Christ speaks to St. Margaret Mary: "Behold this Heart which has so loved men that it has spared nothing, even to exhausting and consuming itself, in order to testify its love. In return, I receive from the greater part only ingratitude, by their irreverence and sacrileges, and by the coldness and contempt they have for me in this sacrament of love.... I come into the heart I have given you in order that through your fervor you may atone for the offenses which I have received from lukewarm and slothful hearts that dishonor me in the Blessed Sacrament" (Third apparition).
This is a kind of Sacred Heart prayer (at least it's based on the ejaculation, Jesus meek and humble of heart, make my heart like unto thine).
My Sweet Jesus,
gentle and humble of heart,
You lovingly see beyond the surface
of how we dress,
how wealthy we are,
how well thought of by our friends,
and see us as we truly are,
an imperfect child of God,
flawed,
yet something that you cherish
and long to make whole.
Teach me, Lord,
to have a heart like yours,
centered on Heaven,
Let me be an able vessel of your mercy,
a lantern for your light,
an instrument of your peace.
In my love of you, Lord,
keep me safe from self-righteousness,
looking down at others
who may not feel as I do,
worship as I do,
pray as I do.
Yet let me always remember
that they are your children too,
and every bit as worth as I,
if not more,
of your love and concern
and treat them accordingly.
In my love of you, Lord,
help me to keep from causing anger,
or hurt
in my desire to honor you
by saying words harshly,
or by making a bad example,
or arguing a point
past the point of reason.
Be thou my center,
let all my actions reflect your loving ways
and not my needs to be right,
or smarter,
or more witty
than my fellow man.
Lord, teach me to be gentle,
to avoid anger,
to love with a free and open heart
for your glory,
to do your work,
this day and always, Amen.
Susan E. Stone, 2004
Here is something we have all forgotten to sing, due to the demonic efforts of liturgists and publishers to destroy the Catholic heritage of Sacred Music. It is a German hymn: "Dem Herzen Jesu Singe" with ext by Aloys Shlor, and set to a German hymn tune of the same name:
1. To Jesus heart, all burning With fervent love for men,
My heart with fondest yearning Shall raise the joyful strain:
(Refrain) while ages course along, blest be with loudest song: the Sacred Heart of Jesus, by ev'ry heart and tongue!
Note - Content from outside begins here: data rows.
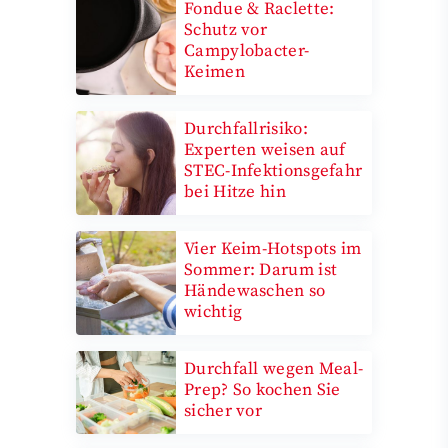
Fondue & Raclette:
Schutz vor
Campylobacter-
Keimen
Durchfallrisiko:
Experten weisen auf
STEC-Infektionsgefahr
bei Hitze hin
Vier Keim-Hotspots im
Sommer: Darum ist
Händewaschen so
wichtig
Durchfall wegen Meal-
Prep? So kochen Sie
sicher vor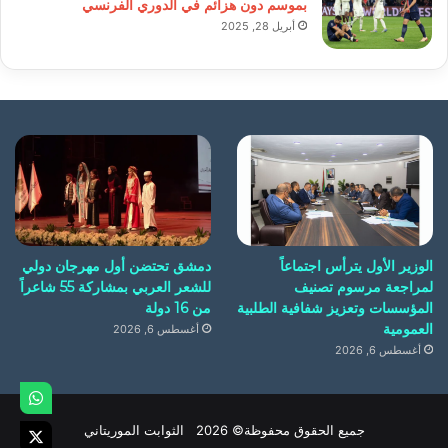
بموسم دون هزائم في الدوري الفرنسي
أبريل 28, 2025
الوزير الأول يترأس اجتماعاً
دمشق تحتضن أول مهرجان دولي
لمراجعة مرسوم تصنيف
للشعر العربي بمشاركة 55 شاعراً
المؤسسات وتعزيز شفافية الطلبية
من 16 دولة
العمومية
أغسطس 6, 2026
أغسطس 6, 2026
جميع الحقوق محفوظة© 2026 الثوابت الموريتاني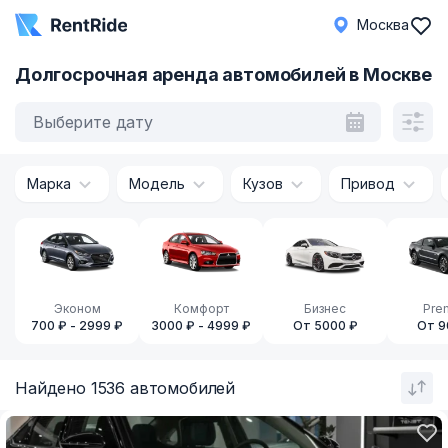
Москва
Долгосрочная аренда автомобилей в Москве
Выберите дату
Марка
Модель
Кузов
Привод
Эконом
Комфорт
Бизнес
Pre
700 ₽ - 2999 ₽
3000 ₽ - 4999 ₽
От 5000 ₽
От 9
Найдено 1536 автомобилей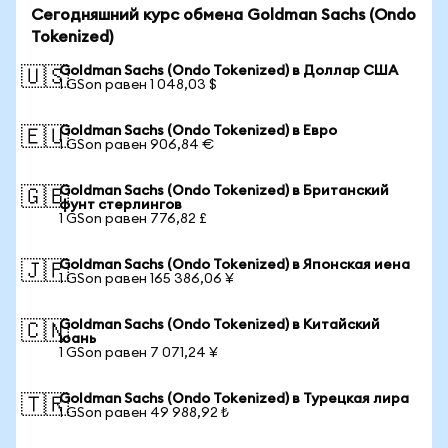
Сегодняшний курс обмена Goldman Sachs (Ondo
Tokenized)
Goldman Sachs (Ondo Tokenized) в Доллар США
🇺🇸
1 GSon равен 1 048,03 $
Goldman Sachs (Ondo Tokenized) в Евро
🇪🇺
1 GSon равен 906,84 €
Goldman Sachs (Ondo Tokenized) в Британский
🇬🇧
фунт стерлингов
1 GSon равен 776,82 £
Goldman Sachs (Ondo Tokenized) в Японская иена
🇯🇵
1 GSon равен 165 386,06 ¥
Goldman Sachs (Ondo Tokenized) в Китайский
🇨🇳
юань
1 GSon равен 7 071,24 ¥
Goldman Sachs (Ondo Tokenized) в Турецкая лира
🇹🇷
1 GSon равен 49 988,92 ₺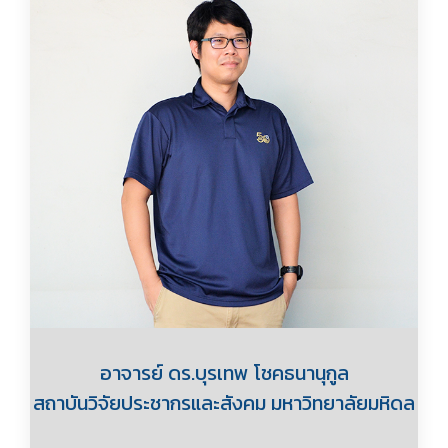
อาจารย์ ดร.บุรเทพ โชคธนานุกูล
สถาบันวิจัยประชากรและสังคม มหาวิทยาลัยมหิดล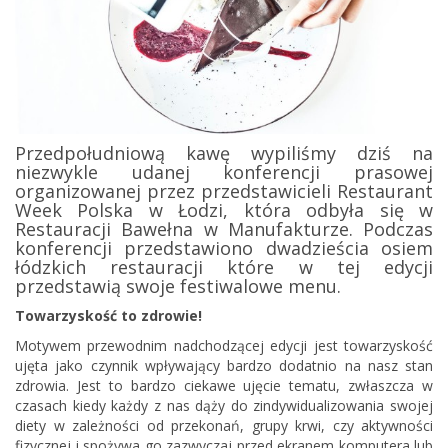
Przedpołudniową kawę wypiliśmy dziś na
niezwykle udanej konferencji prasowej
organizowanej przez przedstawicieli Restaurant
Week Polska w Łodzi, która odbyła się w
Restauracji Bawełna w Manufakturze. Podczas
konferencji przedstawiono dwadzieścia osiem
łódzkich restauracji które w tej edycji
przedstawią swoje festiwalowe menu.
Towarzyskość to zdrowie!
Motywem przewodnim nadchodzącej edycji jest towarzyskość
ujęta jako czynnik wpływający bardzo dodatnio na nasz stan
zdrowia. Jest to bardzo ciekawe ujęcie tematu, zwłaszcza w
czasach kiedy każdy z nas dąży do zindywidualizowania swojej
diety w zależności od przekonań, grupy krwi, czy aktywności
fizycznej i spożywa go zazwyczaj przed ekranem komputera lub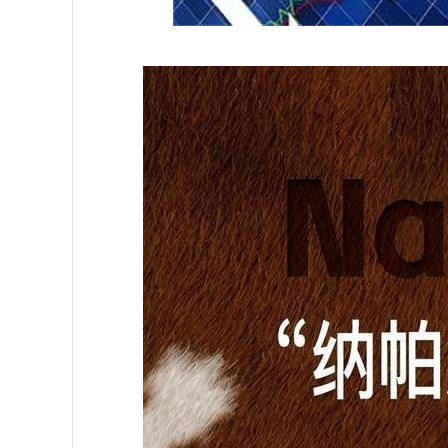
深证成指
14110.12
.92
0.57%
-34.08
-0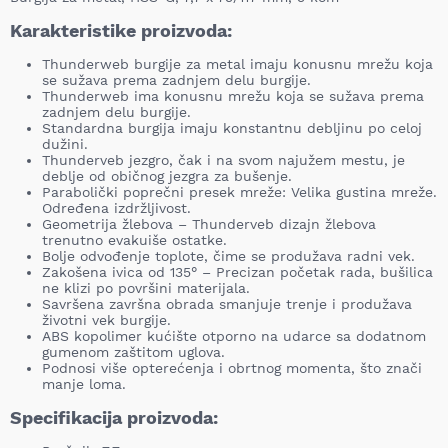
Karakteristike proizvoda:
Thunderweb burgije za metal imaju konusnu mrežu koja
se sužava prema zadnjem delu burgije.
Thunderweb ima konusnu mrežu koja se sužava prema
zadnjem delu burgije.
Standardna burgija imaju konstantnu debljinu po celoj
dužini.
Thunderveb jezgro, čak i na svom najužem mestu, je
deblje od običnog jezgra za bušenje.
Parabolički poprečni presek mreže: Velika gustina mreže.
Određena izdržljivost.
Geometrija žlebova – Thunderveb dizajn žlebova
trenutno evakuiše ostatke.
Bolje odvođenje toplote, čime se produžava radni vek.
Zakošena ivica od 135° – Precizan početak rada, bušilica
ne klizi po površini materijala.
Savršena završna obrada smanjuje trenje i produžava
životni vek burgije.
ABS kopolimer kućište otporno na udarce sa dodatnom
gumenom zaštitom uglova.
Podnosi više opterećenja i obrtnog momenta, što znači
manje loma.
Specifikacija proizvoda: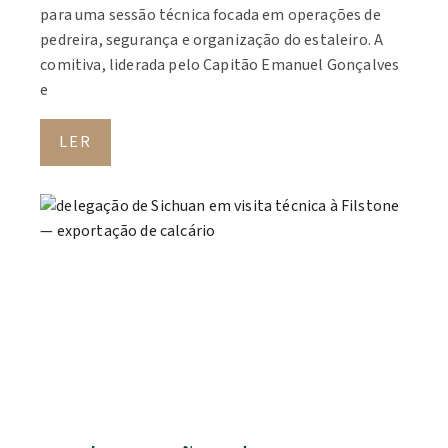
para uma sessão técnica focada em operações de
pedreira, segurança e organização do estaleiro. A
comitiva, liderada pelo Capitão Emanuel Gonçalves
e
LER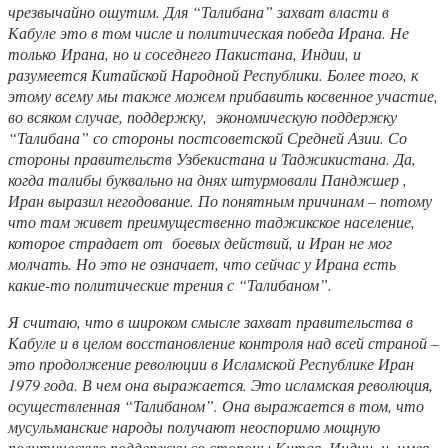
чрезвычайно ошутим. Для “Талибана” захват власти в
Кабуле это в том числе и политическая победа Ирана. Не
только Ирана, но и соседнего Пакистана, Индии, и
разумеется Китайской Народной Республики. Более того, к
этому всему мы также можем прибавить косвенное участие,
во всяком случае, поддержку, экономическую поддержку
“Талибана” со стороны постсоветской Средней Азии. Со
стороны правительств Узбекистана и Таджикистана. Да,
когда талибы буквально на днях штурмовали Панджшер ,
Иран выразил негодование. По понятным причинам – потому
что там живет преимущественно таджикское население,
которое страдает от боевых действий, и Иран не мог
молчать. Но это не означает, что сейчас у Ирана есть
какие-то политические трения с “Талибаном”.
Я считаю, что в широком смысле захват правительства в
Кабуле и в целом восстановление контроля над всей страной –
это продолжение революции в Исламской Республике Иран
1979 года. В чем она выражается. Это исламская революция,
осуществленная “Талибаном”. Она выражается в том, что
мусульманские народы получают неоспоримо мощную
политическую поддержку со стороны Китая, Индии, и, имея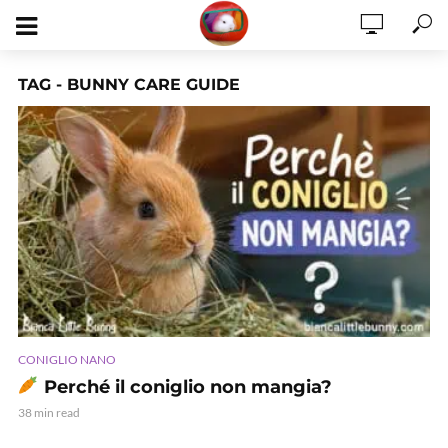
TAG - BUNNY CARE GUIDE
CONIGLIO NANO
Perché il coniglio non mangia?
38 min read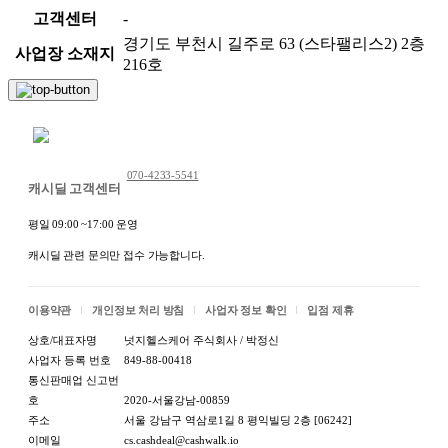
고객센터
-
경기도 부천시 길주로 63 (스타팰리스2) 2층
사업장 소재지
216호
채팅 문의하기
070-4233-5541
캐시딜 고객센터
평일 09:00 ~17:00 운영
캐시딜 관련 문의만 접수 가능합니다.
이용약관
개인정보 처리 방침
사업자 정보 확인
입점 제휴
상호/대표자명
넛지헬스케어 주식회사 / 박정신
사업자 등록 번호
849-88-00418
통신판매업 신고번
호
2020-서울강남-00859
주소
서울 강남구 역삼로1길 8 평익빌딩 2층 [06242]
이메일
cs.cashdeal@cashwalk.io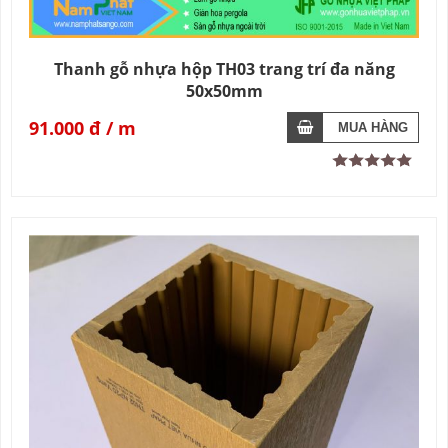
Thanh gỗ nhựa hộp TH03 trang trí đa năng
50x50mm
91.000 đ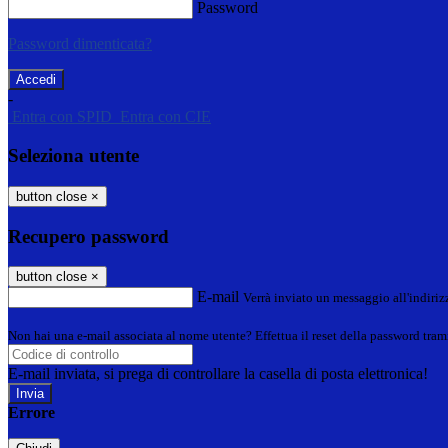
Password
Password dimenticata?
-
Entra con SPID
Entra con CIE
Seleziona utente
button close
×
Recupero password
button close
×
E-mail
Verrà inviato un messaggio all'indirizz
Non hai una e-mail associata al nome utente? Effettua il reset della password tram
E-mail inviata, si prega di controllare la casella di posta elettronica!
Errore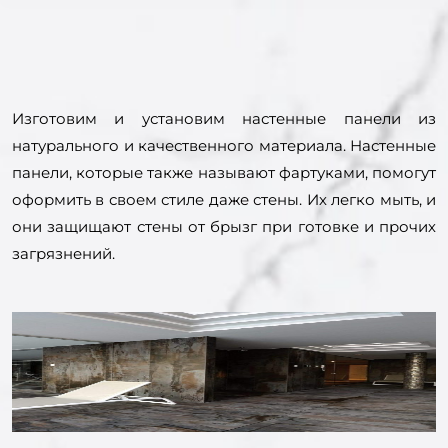
Изготовим и установим настенные панели из
натурального и качественного материала. Настенные
панели, которые также называют фартуками, помогут
оформить в своем стиле даже стены. Их легко мыть, и
они защищают стены от брызг при готовке и прочих
загрязнений.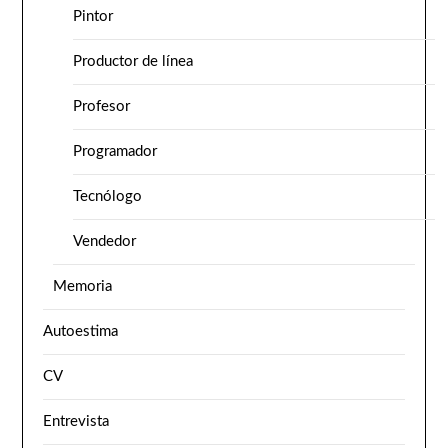
Pintor
Productor de línea
Profesor
Programador
Tecnólogo
Vendedor
Memoria
Autoestima
CV
Entrevista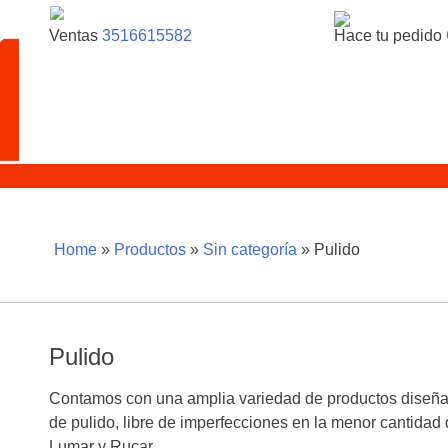
Ventas
3516615582
Hace tu pedido
Home
»
Productos
»
Sin categoría
»
Pulido
Pulido
Contamos con una amplia variedad de productos diseñad
de pulido, libre de imperfecciones en la menor cantid
Lumar y Rucar.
2. O heart for me on fire With love no man can speak, my yet untold desire God gives me for Thy sake.
3. Too true, I have forsaken thy love fo willful sin;
Yet now let me be taken Back to thy grace again.
4. As thou art meek and lowly, And ever pure of heart,
So may my heart be wholly Of Thine the counterpart.
The tune is very elegant and beatiful. The words are beautiful - not because of mere poetic form, because they are a love song, simply expressed. And the words speak of simple, childlike devotion.
Of course, they pale before the glories of Marty Haugen, Dan Schutte, GIA, OCP, and other variants of TeletubbieMusik we are forced to listen to today.
But those very sad wannabe musicians could never write these words. Firstly becuase to do so requires faith. Secondly, becuase these words are those of humble access to divine mercy and gratitude.
Not mindless ego renewal
All love to Thee, Most Sacred Heart!